US Insurers Often Limit Biosimilar Coverage

By Lisa Rapaport

May 29, 2020

(Reuters Health) - U.S. commercial health plans only covered biosimilars as "preferred" products in 14% of coverage decisions last year, according to an analysis of publicly available data on coverage decisions.

Researchers examined records from the Tufts Medical Center Specialty Drug Evidence and Coverage (SPEC) database, which has information on coverage decisions made by 17 of the largest U.S. health plans that publicly share this data.

Based on 535 coverage decisions in 2019 that involved 9 biosimilars and 40 drug-indication pairings of biosimilars and reference products for the same indication, biosimilars received "non-preferred" status in 33% of cases and "on par" status in 53% of decisions.

"These findings have important implications for patients, as they mean that a patient's insurer can affect their access to biosimilars," said lead study author James Chambers of the Center for the Evaluation of Value and Risk in Health at Tufts Medical Center in Boston.

"Our findings may also have important implications for patients transitioning between insurers, as differences in insurance plans' coverage decisions may result in care disruptions," Chambers said by email.

The health plans in the study issued a median of 32 biosimilar coverage decisions, with a range of 18 to 40 decisions.

Researchers looked at nine biosimilar drugs: bevacizumab-awwb, epoetin alpha-epbx, filgrastim-aafi, filgrastim-sndz, infliximab-abda, infliximab-dyyb, pegfilgrastim-cbqv, pegfilgrastim-jmdb, and trastuzumab-anns.

Across all of the health plans in the study, the media number of coverage decisions for an individual biosimilar was 56, and ranged from 12 to 134.

Seven health plans covered a biosimilar as preferred in at least one decision, and only two of these plans preferred biosimilars in at least half of their coverage decisions.

Decisions also varied by drug.
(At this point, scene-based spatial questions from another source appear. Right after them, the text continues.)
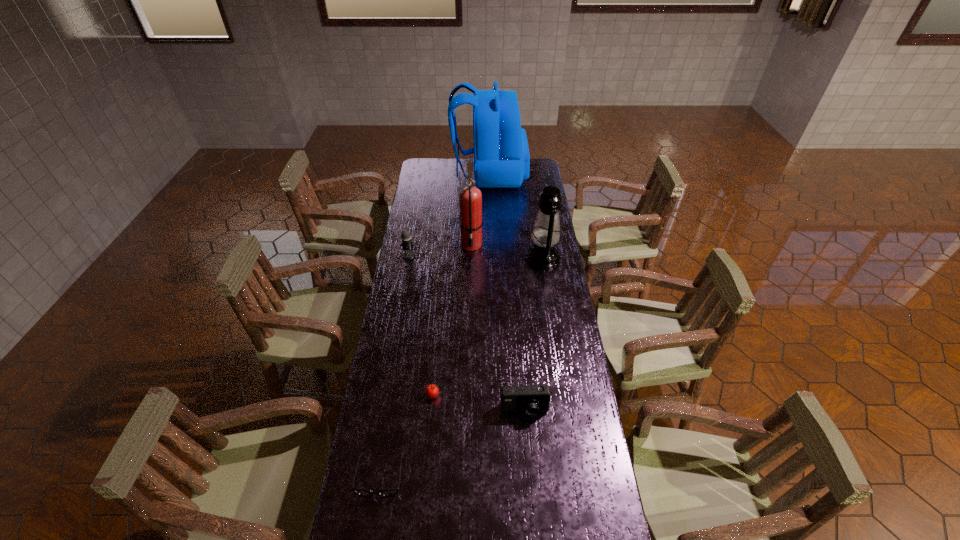
You are a GUI agent. You are given a task and a screenshot of the screen. Output one action in this format:
    pyautogui.click(x=<x>, y=<y>)
    Task: Click on the blank region between the oil lamp and the cherry
    
    Given the screenshot: What is the action you would take?
    pyautogui.click(x=488, y=327)

Locate an element on the screen. The image size is (960, 540). empty space that is in between the fire extinguisher and the microphone is located at coordinates (441, 249).

Where is `vacant area between the nearest object and the fourth tallest object`? The width and height of the screenshot is (960, 540). vacant area between the nearest object and the fourth tallest object is located at coordinates (395, 366).

Identify the location of vacant space that's between the tallest object and the camera. (507, 293).

This screenshot has height=540, width=960. In order to click on vacant space in between the fire extinguisher and the camera in this screenshot , I will do `click(498, 327)`.

Where is `vacant region between the oil lamp and the cherry`? This screenshot has width=960, height=540. vacant region between the oil lamp and the cherry is located at coordinates (488, 327).

The width and height of the screenshot is (960, 540). In order to click on vacant point located between the fourth tallest object and the camera in this screenshot , I will do `click(467, 333)`.

Find the location of a particular element. object that is the fourth nearest to the farthest object is located at coordinates (431, 390).

The width and height of the screenshot is (960, 540). In order to click on object that is the fourth closest one to the nearest object in this screenshot , I will do `click(546, 233)`.

Find the location of a particular element. The width and height of the screenshot is (960, 540). free space that satisfies the following two spatial constraints: 1. on the back of the backpack; 2. on the right side of the oil lamp is located at coordinates (492, 258).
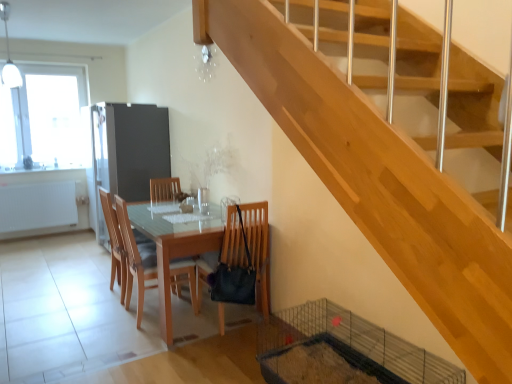
Question: Is matte wooden table at center next to wooden chair at center, the 2th chair in the right-to-left sequence, and touching it?

Choices:
 (A) no
 (B) yes

Answer: (A)

Question: From the image's perspective, does matte wooden table at center appear higher than wooden chair at center, the 2th chair from the left?

Choices:
 (A) no
 (B) yes

Answer: (A)

Question: Could wooden chair at center, the 2th chair in the right-to-left sequence, be considered to be inside matte wooden table at center?

Choices:
 (A) yes
 (B) no

Answer: (A)

Question: Is matte wooden table at center not within wooden chair at center, the 2th chair in the right-to-left sequence?

Choices:
 (A) no
 (B) yes

Answer: (B)

Question: Is matte wooden table at center to the right of wooden chair at center, the 2th chair from the left, from the viewer's perspective?

Choices:
 (A) no
 (B) yes

Answer: (B)

Question: Can you confirm if matte wooden table at center is shorter than wooden chair at center, the 2th chair from the left?

Choices:
 (A) no
 (B) yes

Answer: (B)

Question: Is wooden chair at center, positioned as the 1th chair in right-to-left order, wider than wooden chair at center, placed as the 1th chair when sorted from left to right?

Choices:
 (A) yes
 (B) no

Answer: (A)

Question: Is the depth of wooden chair at center, which ranks as the 3th chair in left-to-right order, less than that of wooden chair at center, which is counted as the third chair, starting from the right?

Choices:
 (A) no
 (B) yes

Answer: (B)

Question: Is the depth of wooden chair at center, which ranks as the 3th chair in left-to-right order, greater than that of wooden chair at center, which is counted as the third chair, starting from the right?

Choices:
 (A) no
 (B) yes

Answer: (A)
While 51% of plans covered filgrastim-sndz as preferred, for, example, 65% of plans covered infliximab-abda as non-preferred.

Researchers lacked data to explain why there was so much variation in coverage decisions, and they also lacked information on any negotiated rebates that might have contributed to any decisions based on the relative costs of different drugs.

Drug characteristics, such as the time since FDA approval or whether the drug treats cancer, may explain some of the variation, the authors note.

"Insurance plans and their Pharmacy Benefit Managers (PBMs) seek deals with drug manufacturers not only based on discounts from the list price, but by negotiating rebates," said Donald Miller, a professor of pharmacy practice at North Dakota State University in Fargo who wasn't involved in the study.

"Often manufacturers offer large rebates to PBMs that keep the actual price of a reference drug to the PBM below that of the biosimilar," Miller said by email.

Limitations of the study include the lack of information on appeals for coverage denials and on the benefit design of health plans including any co-insurance or co-payments.

"The way many drug insurance plans are structured, the biosimilar may not be cheaper for patients," said Dr. Daniel Solomon of Brigham and Women's Hospital and Harvard Medical School in Boston.

"The rationale is difficult to understand," Dr. Solomon, who wasn't involved in the study, said by email. "Patients should always shop around and get details before deciding on an insurance option."

Several authors of the research letter reported receiving grants from or consulting for biotech or pharmaceutical companies and other organizations.